Our non-GAAP presentation and EPS calculation include stock-based compensation expense. We also began publishing a table that includes our stock-based compensation as allocated to our cost of sales, R&D, and SG&A.

Lastly, I would like to highlight the following upcoming events. On Wednesday, November 7, we are planning to attend the 2012 Wells Fargo Technology, Media and Telecom Conference in New York. And on Tuesday, November 27, we will be attending the 2012 Credit Suisse Technology Conference in Scottsdale, Arizona.

Now Ilan will discuss our most recent financials. Ilan?

Ilan Daskal

Thank you, Chris. Good afternoon and thank you all for joining us. For the first quarter of fiscal 2013, IR reported a revenue of $252.5 million, which was a 6.4% decrease from the prior quarter and a 16.6% decrease from a year ago.
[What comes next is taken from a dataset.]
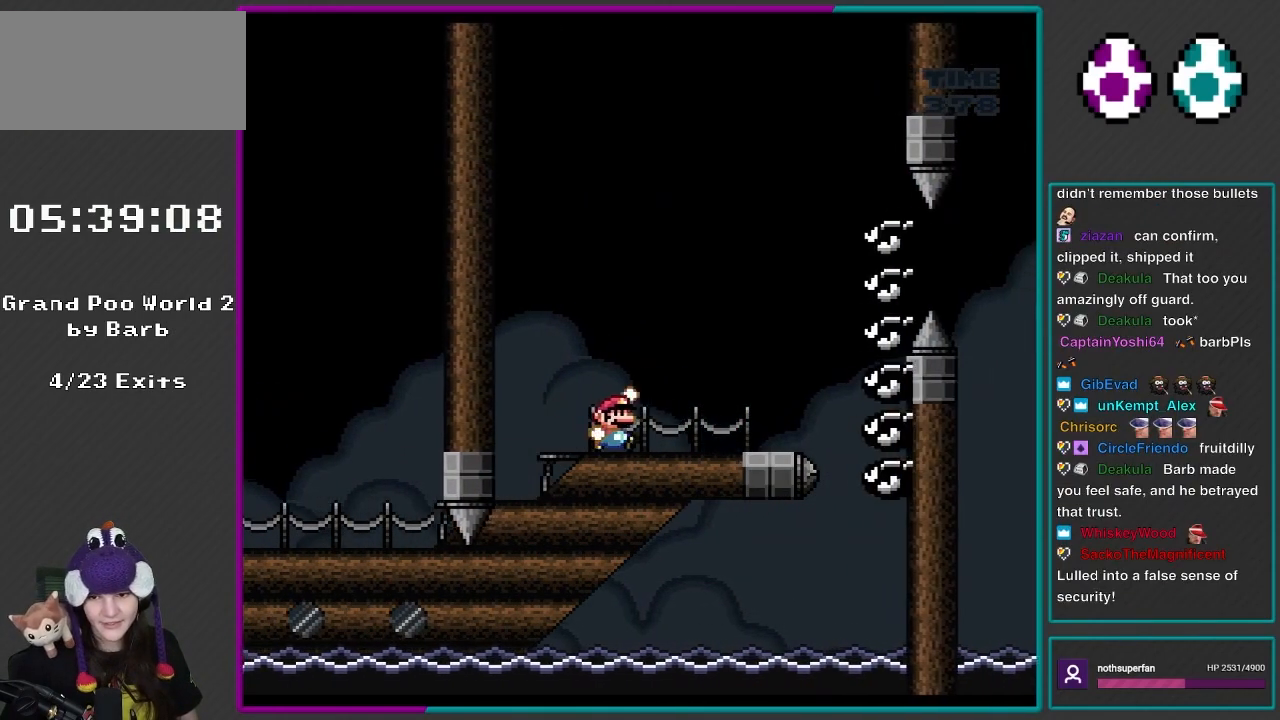
{"buttons": ["B", "Y", "DPAD_RIGHT"], "events": [[133, "B", "down"], [167, "DPAD_RIGHT", "up"], [200, "DPAD_LEFT", "down"], [367, "DPAD_LEFT", "up"], [400, "DPAD_RIGHT", "down"]]}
IP revenue was $2.1 million in the quarter, and included a one-time patent sale of $1.7 million.

Gross margin on a GAAP basis was 27.9%. Non-GAAP gross margin was 28.3% and excluded $500,000 of accelerated depreciation and $400,000 of inventory write-offs associated with the closure of our El Segundo facility. Overall, the GAAP net loss was $28.8 million, or $0.42 per fully diluted share for the quarter. This compares with a GAAP net loss of $68.2 million, or $0.99 per fully diluted share in the prior quarter, and a GAAP net income of $22 million, or $0.31 per fully diluted share in the prior-year quarter.

Non-GAAP net loss was $13.9 million, or $0.20 per fully diluted share for the quarter. The non-GAAP net loss excluded $500,000 of accelerated depreciation, $400,000 of inventory write-offs associated with the closure of our El Segundo facility, $9 million of severance payments, amortization of intangibles of $1.7 million, and a net tax charge of $3.3 million. This compares with a non-GAAP net loss of $10.5 million, or $0.15 per fully diluted share in the June quarter, and a non-GAAP net income of $25.4 million, or $0.36 per fully diluted share in the September quarter of last year.

Moving on to our operating expenses. For the September quarter, R&D expenses were $33.4 million, which represented 13.2% of revenue. SG&A expenses were $47.3 million and represented 18.7% of revenue. The reduction in SG&A and R&D expenses from the prior quarter was the result of actions to reduce our fixed costs. Amortization of acquisition-related intangibles was $1.7 million.

During the quarter we recorded $9 million in severance charges. These charges appear in the asset impairment restructuring and other charges line item on the income statement. GAAP tax for the quarter was a $7 million expense, partly as a result of a deferred tax provision of $3.3 million. Excluding this discrete item and adjusting for net tax effects on one-time items, our non-GAAP tax expense for the quarter was $3.7 million, mainly due to foreign tax accruals.